# My clear glyercin soap is cloudy, what to do?



## bigcow (Jun 6, 2011)

I made clear glyercin soap for the 1st time using M&P. The soap ended up being cloudy. What did I do wrong? How can I make it clear?

Thanks.


----------



## soapbuddy (Jun 7, 2011)

How hot was it when you melted the soap? Did you use a fragrance? Some can make MP soaps couldy.


----------



## nc.marula (Jun 7, 2011)

What brand of base are you using? I had clear from BB that was nothing but cloudy, which is so frustrating when your embedding! Could be temperature, if it gets too hot it ends up cloudy, or like mentioned above, some oils make it that way too.


----------



## bigcow (Jun 7, 2011)

i used orange fo. 
i heated the soap in the microwave for 30 sec. 

does the quality of the soap affect the cloudiness of the soap?


----------



## Tabitha (Jun 7, 2011)

What brand did you use? From which supplier?

Many suppliers have several types of clear soap, regular clear, extra clear, crsytal clear, super clear, etc.

The orange eo will cloud soap base though.

Take a couple oz of new soap base, do not add anything, pour it in a mold & see if it is clear. Can you read newsprint through it?
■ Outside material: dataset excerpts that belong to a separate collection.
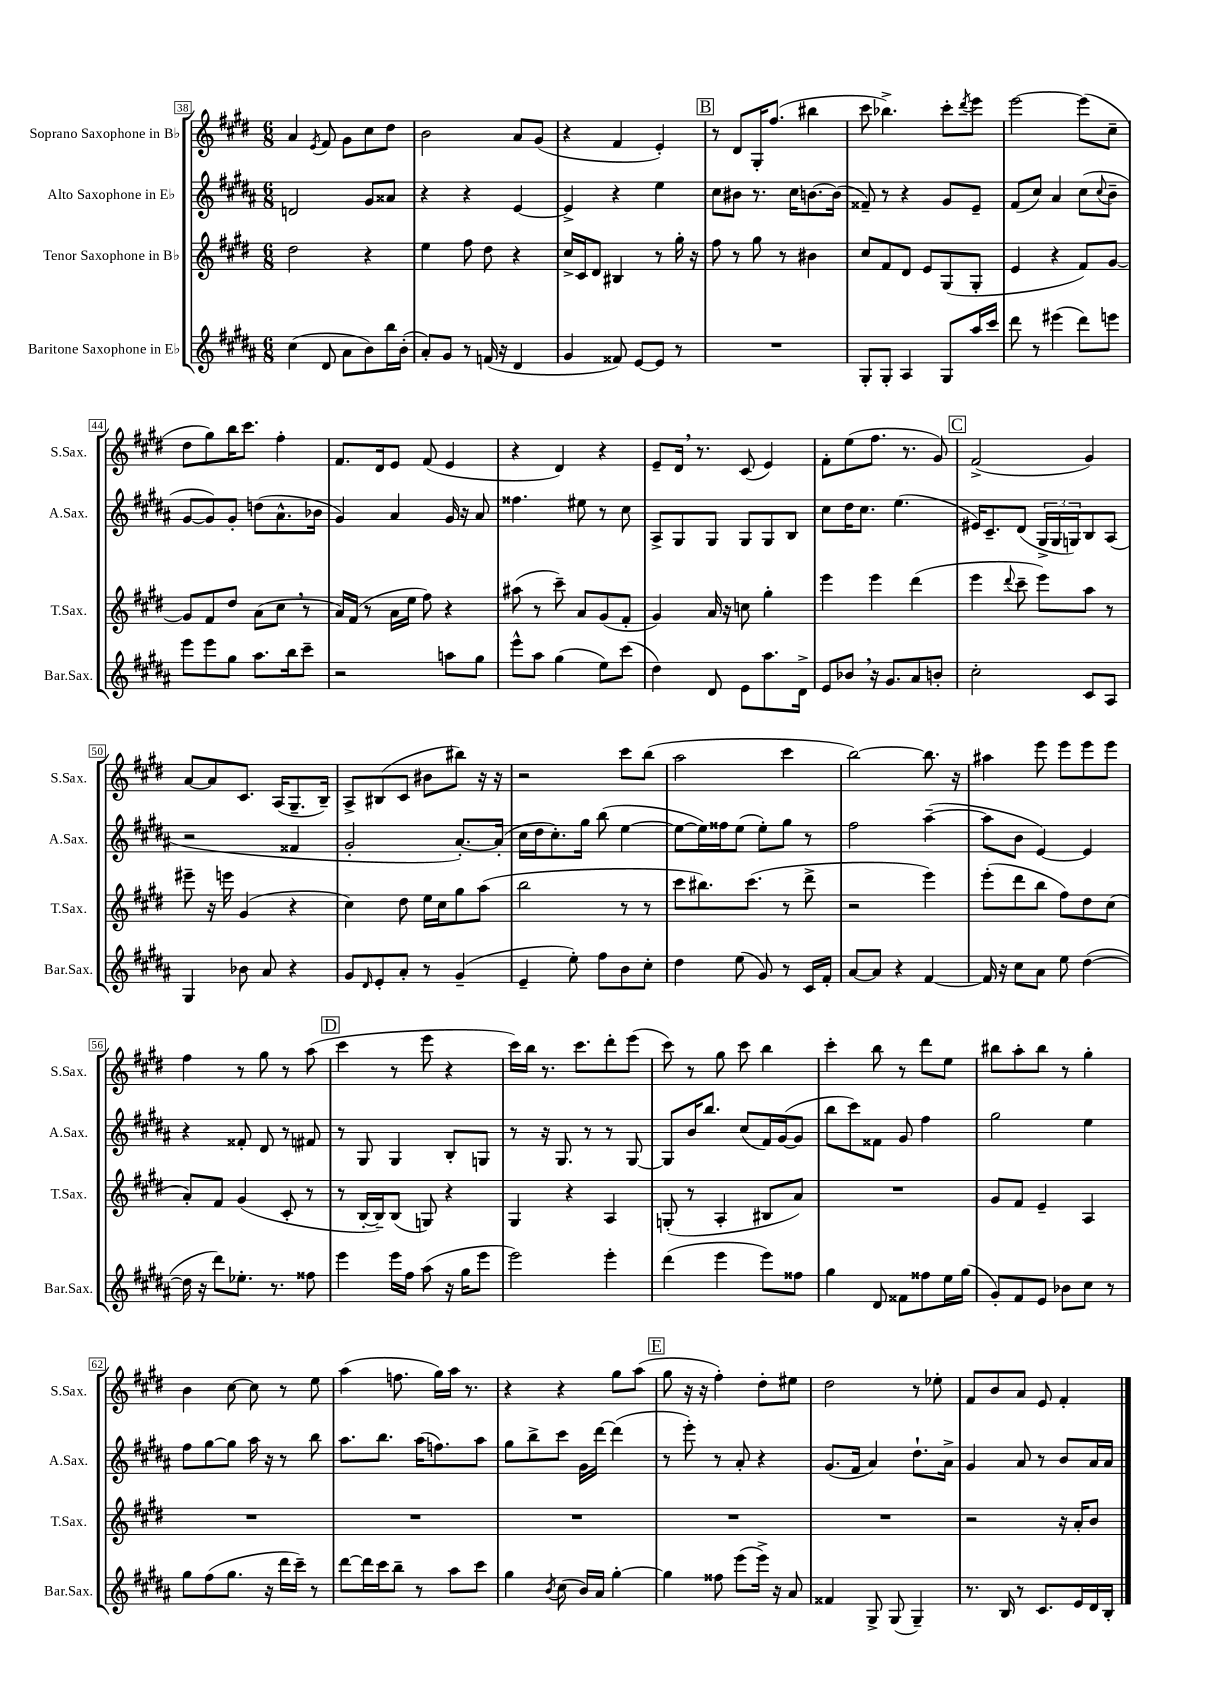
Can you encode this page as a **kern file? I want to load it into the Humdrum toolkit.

**kern	**kern	**kern	**kern
*staff4	*staff3	*staff2	*staff1
*clefG2	*clefG2	*clefG2	*clefG2
*k[f#c#g#d#a#]	*k[f#c#g#d#]	*k[f#c#g#d#a#]	*k[f#c#g#d#]
*M6/8	*M6/8	*M6/8	*M6/8
(4cc#\	2dd#\	2d/	4a/
.	.	.	8qe/
8d#/	.	.	8f#/
8a#\L	.	.	8g#\L
8b\)	4r	8g#/L	8cc#\
16bb\L	.	8a##/J	8dd#\J
(16b'\JJ	.	.	.
=	=	=	=
8a#'/L)	4ee\	4r	2b\
8g#/J	.	.	.
8r	8ff#\	4r	.
(16f/	8dd#\	.	.
16r	.	.	.
4d#/	4r	[4e/	8a/L
.	.	.	(8g#/J
=	=	=	=
4g#/	16cc#^/LL	4e^/]	4r
.	16c#/J	.	.
.	8d#/J	.	.
8f##/)	4B#/	4r	4f#/
[8e/L	.	.	.
8e/]J	8r	4ee\	4e'/)
8r	16gg#'\	.	.
.	16r	.	.
=	=	=	=
2.r	8ff#\	8cc#\L	8r
.	8r	8b#\J	8d#/L
.	8gg#\	8.r	16G#'/K
.	.	.	(8.ff#/J
.	8r	.	.
.	.	16cc#\LK	.
.	4b#\	[8.b\	4bb#\
.	.	(16b\]Jk	.
=	=	=	=
8G#'/L	8cc#/L	8f##~/)	8ccc#\
8G#'/J	8f#/	8r	4.bb-^\)
4A#/	8d#/J	4r	.
.	8e/L	.	.
8G#/L	(8G#/	8g#/L	8ccc#'\L
.	.	.	8qddd#/
16aa#/L	8G#'/J	8e~/J	8eee\J
16ccc#/JJ	.	.	.
=	=	=	=
8ddd#\	4e/	(8f#/L	[2eee\
8r	.	8cc#/J)	.
(4eee#\	4r	4a#/	.
8ddd#\L)	8f#/L)	(8cc#\L	(8eee\]L
.	.	8qqcc#/	.
8eee\J	[8g#/J	8b~\J	8cc#~\J
=	=	=	=
8eee\L	8g#/]L	[8g#/L	8dd#\L
8eee\	8f#/	8g#/])	8gg#\)
8gg#\J	8dd#/J	8g#'/J	16bb\K
.	.	.	8.ccc#\J
8.aa#\L	(8a\L	(8dd\L	.
.	8cc#\J	8.a#^^\	4ff#'\
16bb\k	.	.	.
8ccc#~\J	8r	.	.
.	.	16b-\Jk	.
=	=	=	=
2r	16a/LL)	4g#/)	8.f#/L
.	(16f#/JJ	.	.
.	8r	.	.
.	.	.	16d#/k
.	16a\LL	4a#/	8e/J
.	16ee\JJ	.	.
.	8ff#\)	.	(8f#/
8aa\L	4r	16g#/	4e/
.	.	16r	.
8gg#\J	.	8a#/	.
=	=	=	=
8eee^^\L	(8aa#\	4.ff##\	4r
8aa#\J	8r	.	.
(4gg#\	8ccc#~\)	.	4d#/)
.	8a/L	8ee#\	.
8ee\L)	(8g#/	8r	4r
(8ccc#\J	8f#'/J	8cc#\	.
=	=	=	=
4dd#\)	4g#/)	8A#^/L	8e~/L
.	.	8G#/	16d#/Jk
.	.	.	8.r
8d#/	16a/	8G#/J	.
.	16r	.	.
8e\L	8cc\	8G#/L	(8c#/
8.aa#\	4gg#'\	8G#/	4e/)
.	.	8B/J	.
16d#^\Jk	.	.	.
=	=	=	=
8e/L	4eee\	8cc#\L	8f#'\L
8b-/J	.	16dd#\K	(8ee\
.	.	8.cc#\J	.
16r	4eee\	.	8.ff#\J
8.g#/L	.	.	.
.	.	(4.ee\	.
.	.	.	8.r
8a#/	(4ddd#\	.	.
8b'/J	.	.	8g#/)
=	=	=	=
2cc#'\	4eee\	16e#/LK)	(2f#^/
.	.	8.c#~/	.
.	8qqddd#/	.	.
.	8ccc#~\	(8d#/J	.
.	8eee\L)	24G#^/LL	.
.	.	24G#/	.
.	.	24G/J)	.
8c#/L	8aa\J	8B/	4g#/)
8A#/J	8r	(8A#/J	.
=	=	=	=
4G#/	8eee#~\	2r	[8a/L
.	16r	.	8a/]
.	16eee\	.	.
8b-\	(4g#/	.	8.c#/J
8a#/	.	.	.
.	.	.	(16A/LK
4r	4r	4f##/	8.G#~/
.	.	.	16B~/Jk)
=	=	=	=
8g#/L	4cc#\)	2g#'/	8A^/L
16qqd#/	.	.	.
8e'/	.	.	(8B#/
8a#'/J	8dd#\	.	8c#/J
8r	16ee\LL	.	8b#\L
.	16cc#\J	.	.
(4g#~/	8gg#\	[8.a#'/L)	8bb#\J)
.	(8aa\J	.	16r
.	.	(16a#'/]Jk	16r
=	=	=	=
4e~/	2bb\	16cc#\LL	2r
.	.	16dd#\J	.
.	.	8.cc#'\)	.
8ee'\)	.	.	.
.	.	16gg#\Jk	.
8ff#\L	.	(8bb\	.
8b\	8r	[4ee\	8ccc#\L
8cc#'\J	8r	.	(8bb\J
=	=	=	=
4dd#\	8ccc#\L	8ee\_L	2aa\
.	8.bb#\)	16ee\]L)	.
.	.	16ff##\J	.
(8ee\	.	(8ee\J	.
.	(8.ccc#\J	.	.
8g#/)	.	8ee'\L)	.
8r	8r	8gg#\J	4ccc#\
16c#/LL	8ddd#^\	8r	.
16f#'/JJ	.	.	.
=	=	=	=
[8a#/L	2r	2ff#\	[2bb\)
8a#/]J	.	.	.
4r	.	.	.
[4f#/	4eee\)	([4aa#~\	8.bb\]
.	.	.	16r
=	=	=	=
16f#/]	(8eee'\L	8aa#\]L	4aa#\
16r	.	.	.
8cc#\L	8ddd#\	8b\J	.
8a#\J	8bb\J	[4e/)	8eee\
8ee\	8ff#\L)	.	8eee\L
([4dd#\	8dd#\	4e/]	8eee\
.	(8cc#\J	.	8eee\J
=	=	=	=
16dd#\]	8a'/L)	4r	4ff#\
16r	.	.	.
8ddd#\L)	8f#/J	.	.
8.ee-'\J	(4g#/	8f##'/	8r
.	.	8d#/	8gg#\
8.r	.	.	.
.	8c#'/	8r	8r
8ff##\	8r	8f#/	(8aa\
=	=	=	=
4eee\	8r	8r	4ccc#\
.	[16B'/LL	8G#/	.
.	16B~/]J)	.	.
16eee\LL	(8B/J	4G#/	8r
16ff#\JJ	.	.	.
(8aa#\	8G/)	.	8eee\
16r	4r	8B'/L	4r
16gg#\LK	.	.	.
8eee\J	.	8G/J	.
=	=	=	=
2eee\)	4G#/	8r	16ccc#\LL)
.	.	.	16bb\JJ
.	.	16r	8.r
.	.	8.G#/	.
.	4r	.	.
.	.	.	8.ccc#\L
.	.	8r	.
4eee'\	4A/	8r	8ddd#'\
.	.	[8G#/	(8eee\J
=	=	=	=
(4ddd#\	(8G'/	8G#/]L	8ccc#\)
.	8r	16b/K	8r
.	.	8.bb/J	.
4eee\	4A'/	.	8gg#\
.	.	(8cc#/L	8ccc#\
8eee\L)	8B#/L	16f#/L)	4bb\
.	.	([16g#/J	.
8ff##\J	8a/J)	8g#/]J	.
=	=	=	=
4gg#\	2.r	8bb\L	4ccc#'\
.	.	8ccc#\)	.
8d#/	.	8f##\J	8bb\
8f##\L	.	8g#/	8r
8ff##\	.	4ff#\	8ddd#\L
16ee\L	.	.	8ee\J
(16gg#\JJ	.	.	.
=	=	=	=
8g#'/L)	8g#/L	2gg#\	8bb#\L
8f#/	8f#/J	.	8aa'\
8e/J	4e~/	.	8bb#\J
8b-\L	.	.	8r
8cc#\J	4A/	4ee\	4gg#'\
8r	.	.	.
=	=	=	=
8gg#\L	2.r	8ff#\L	4b\
(8ff#\	.	[8gg#\	.
8.gg#\J	.	8gg#\]J	[8cc#\
.	.	16aa#\	8cc#\]
16r	.	16r	.
16ddd#\LL	.	8r	8r
16ccc#~\JJ)	.	.	.
8r	.	8bb\	8ee\
=	=	=	=
[8ddd#\L	2.r	8.aa#\L	(4aa\
16ddd#\]L	.	.	.
16ccc#\J	.	8.bb\J	.
8bb~\J	.	.	8.ff\
8r	.	(16aa#\LK	.
.	.	8.ff\)	16gg#\LL)
8aa#\L	.	.	16aa\JJ
.	.	.	8.r
8ccc#\J	.	8aa#\J	.
=	=	=	=
4gg#\	2.r	8gg#\L	4r
.	.	8bb^\	.
8qb/	.	.	.
(8cc#\	.	8ccc#\J	4r
16b/LL)	.	16g#\LL	.
16a#/JJ	.	[16ddd#\JJ	.
[4gg#'\	.	(4ddd#\]	8gg#\L
.	.	.	(8aa\J
=	=	=	=
4gg#\]	2.r	8r	8gg#\
.	.	8eee'\)	16r
.	.	.	16r
8ff##\	.	8r	4ff#'\)
(8eee\L	.	8a#'/	.
16eee^\Jk)	.	4r	8dd#'\L
16r	.	.	.
8a#/	.	.	8ee#\J
=	=	=	=
4f##/	2.r	(8.g#/L	2dd#\
.	.	16f#/Jk	.
8G#^/	.	4a#/)	.
(8G#/	.	.	.
4G#~/)	.	8.dd#`\L	8r
.	.	.	8ee-'\
.	.	16a#^\Jk	.
=	=	=	=
8.r	2r	4g#/	8f#/L
.	.	.	8b/
16B/	.	.	.
8r	.	8a#/	8a/J
8.c#/L	.	8r	8e/
.	16r	8b/L	4f#'/
16e/L	16a'/LK	.	.
16d#/	8b/J	16a#/L	.
16B'/JJ	.	16a#/JJ	.
==	==	==	==
*-	*-	*-	*-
I use the super clear from Catalina. Click on this link & scroll down almost to the bottom of the page. You will see they have 3 different clear soap bases with explainations of each. http://www.essentialsbycatalina.com/sho ... .asp?id=64


----------



## LaurieS (Jun 17, 2011)

*Catalina*

They are having a great sale on the ultra clear base too!


----------